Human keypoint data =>

====

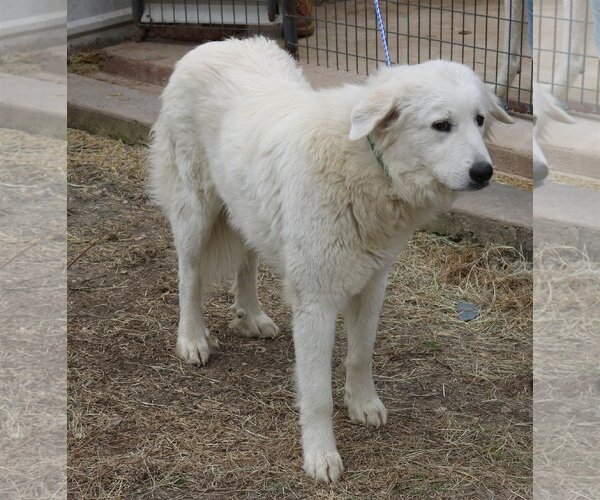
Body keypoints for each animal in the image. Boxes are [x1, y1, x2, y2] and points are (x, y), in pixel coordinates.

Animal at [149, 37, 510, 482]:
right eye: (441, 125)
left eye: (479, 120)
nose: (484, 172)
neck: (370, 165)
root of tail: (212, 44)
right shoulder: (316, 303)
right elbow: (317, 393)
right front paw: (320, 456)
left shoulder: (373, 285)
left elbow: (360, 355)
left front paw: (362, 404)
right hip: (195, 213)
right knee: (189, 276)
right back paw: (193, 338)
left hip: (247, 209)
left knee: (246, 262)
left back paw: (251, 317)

====

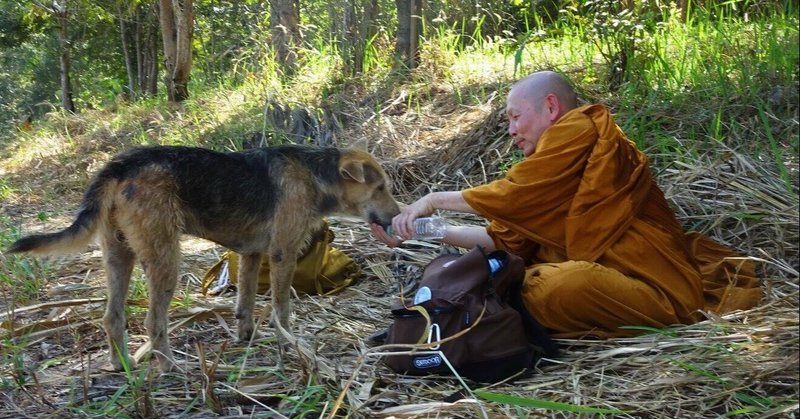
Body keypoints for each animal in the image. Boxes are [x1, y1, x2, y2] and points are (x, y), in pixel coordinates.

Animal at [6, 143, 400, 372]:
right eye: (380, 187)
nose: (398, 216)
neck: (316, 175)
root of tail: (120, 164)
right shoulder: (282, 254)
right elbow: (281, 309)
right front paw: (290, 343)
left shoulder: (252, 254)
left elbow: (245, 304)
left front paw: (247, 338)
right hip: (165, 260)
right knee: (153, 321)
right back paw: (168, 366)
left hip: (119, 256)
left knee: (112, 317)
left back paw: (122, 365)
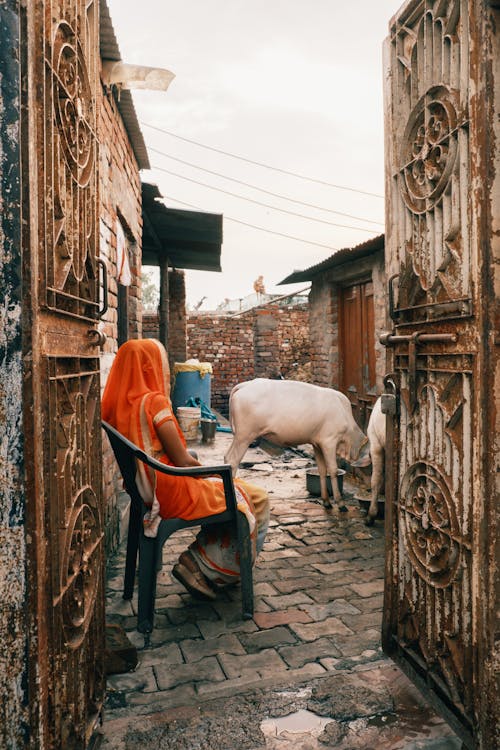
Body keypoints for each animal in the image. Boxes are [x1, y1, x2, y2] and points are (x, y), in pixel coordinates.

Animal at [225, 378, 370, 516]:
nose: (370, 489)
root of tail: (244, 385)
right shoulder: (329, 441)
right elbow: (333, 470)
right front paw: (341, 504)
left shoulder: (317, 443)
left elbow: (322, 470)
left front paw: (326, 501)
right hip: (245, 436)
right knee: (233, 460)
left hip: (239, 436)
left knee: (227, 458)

====

ACTIVITY => Give the number of lines that hold the word "elbow" in these records, with nothing added.

TASK OUTPUT => 6